Pace is one of the fastest-growing neighborhoods in Pensacola, Florida. Having started as a tiny rural backwater, it’s now a burgeoning suburb renowned for its meager crime rate. The economy in the area is also growing very rapidly, and there are some excellent schools as well.

East Hill

East Hill is a friendly community offering singles and families a comfortable suburban lifestyle. It’s home to numerous parks, historical sites, restaurants, and family-friendly recreational activities.

Tiger Point

Tiger point is a small, quiet neighborhood popular with civilians and off-base active service members alike for its distinctive rural charm. It’s also home to some excellent schools and other social amenities.

East Pensacola Heights

East Pensacola Heights is a vibrant neighborhood that’s solidified its reputation as a paradise for food lovers.

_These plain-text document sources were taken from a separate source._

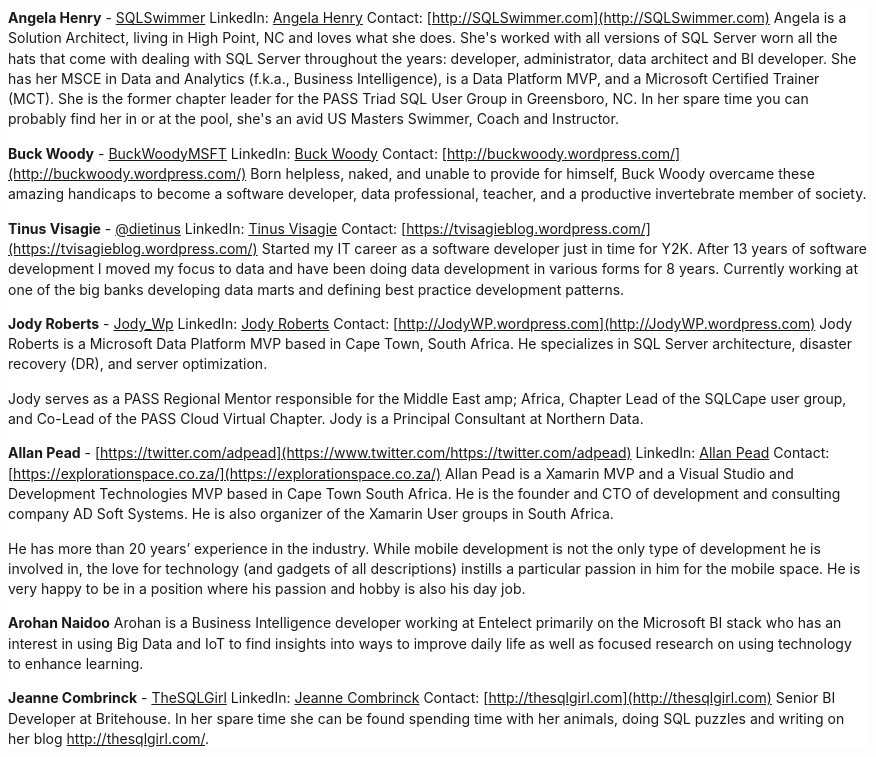 **Angela Henry**  - [SQLSwimmer](https://www.twitter.com/SQLSwimmer)
LinkedIn: [Angela Henry](http://www.linkedin.com/in/angelahenrydba)
Contact: [http://SQLSwimmer.com](http://SQLSwimmer.com)
Angela is a Solution Architect, living in High Point, NC and loves what she does. She's worked with all versions of SQL Server  worn all the hats that come with dealing with SQL Server throughout the years: developer, administrator, data architect and BI developer. She has her MSCE in Data and Analytics (f.k.a., Business Intelligence), is a Data Platform MVP, and a Microsoft Certified Trainer (MCT).  She is the former chapter leader for the PASS Triad SQL User Group in Greensboro, NC. In her spare time you can probably find her in or at the pool, she's an avid US Masters Swimmer, Coach and Instructor.
 
**Buck Woody**  - [BuckWoodyMSFT](https://www.twitter.com/BuckWoodyMSFT)
LinkedIn: [Buck Woody](http://www.linkedin.com/in/buckwoody)
Contact: [http://buckwoody.wordpress.com/](http://buckwoody.wordpress.com/)
Born helpless, naked, and unable to provide for himself, Buck Woody overcame these amazing handicaps to become a software developer, data professional, teacher, and a productive invertebrate member of society.
 
**Tinus Visagie**  - [@dietinus](https://www.twitter.com/@dietinus)
LinkedIn: [Tinus Visagie](http://www.linkedin.com/in/tinusvisagie)
Contact: [https://tvisagieblog.wordpress.com/](https://tvisagieblog.wordpress.com/)
Started my IT career as a software developer just in time for Y2K. After 13 years of software development I moved my focus to data and have been doing data development in various forms for 8 years. 
Currently working at one of the big banks developing data marts and defining best practice development patterns.
 
**Jody Roberts**  - [Jody_Wp](https://www.twitter.com/Jody_Wp)
LinkedIn: [Jody Roberts](http://za.linkedin.com/pub/jody-roberts/7/b29/193/Edit)
Contact: [http://JodyWP.wordpress.com](http://JodyWP.wordpress.com)
Jody Roberts is a Microsoft Data Platform MVP based in Cape Town, South Africa. He specializes in SQL Server architecture, disaster recovery (DR), and server optimization.

Jody serves as a PASS Regional Mentor responsible for the Middle East amp; Africa, Chapter Lead of the SQLCape user group, and Co-Lead of the PASS Cloud Virtual Chapter. Jody is a Principal Consultant at Northern Data.
 
**Allan Pead**  - [https://twitter.com/adpead](https://www.twitter.com/https://twitter.com/adpead)
LinkedIn: [Allan Pead](https://www.linkedin.com/in/adpead/)
Contact: [https://explorationspace.co.za/](https://explorationspace.co.za/)
Allan Pead is a Xamarin MVP and a Visual Studio and Development Technologies MVP based in Cape Town South Africa. He is the founder and CTO of development and consulting company AD Soft Systems.  He is also organizer of the Xamarin User groups in South Africa.

He has more than 20 years’ experience in the industry.  While mobile development is not the only type of development he is involved in, the love for technology (and gadgets of all descriptions) instills a particular passion in him for the mobile space. He is very happy to be in a position where his passion and hobby is also his day job.
 
**Arohan Naidoo** 
Arohan is a Business Intelligence developer working at Entelect primarily on the Microsoft BI stack who has an interest in using Big Data and IoT to find insights into ways to improve daily life as well as focused research on using technology to enhance learning.
 
**Jeanne Combrinck**  - [TheSQLGirl](https://www.twitter.com/TheSQLGirl)
LinkedIn: [Jeanne Combrinck](https://za.linkedin.com/in/jeannecombrinck)
Contact: [http://thesqlgirl.com](http://thesqlgirl.com)
Senior BI Developer at Britehouse. In her spare time she can be found spending time with her animals, doing SQL puzzles and writing on her blog http://thesqlgirl.com/.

The streets of this picturesque neighborhood are lined with restaurants, cafes, and eateries serving culinary delights to suit every taste and budget. It also has plenty of green spaces and parks where families can enjoy outdoor sun and fun.

A Final Word

If you’re anticipating a PCS order or have already received one, you must start your house hunting well in advance. The better prepared you are before, during, and after your move, the easier and quicker it will be for you to settle into your new duty station and community.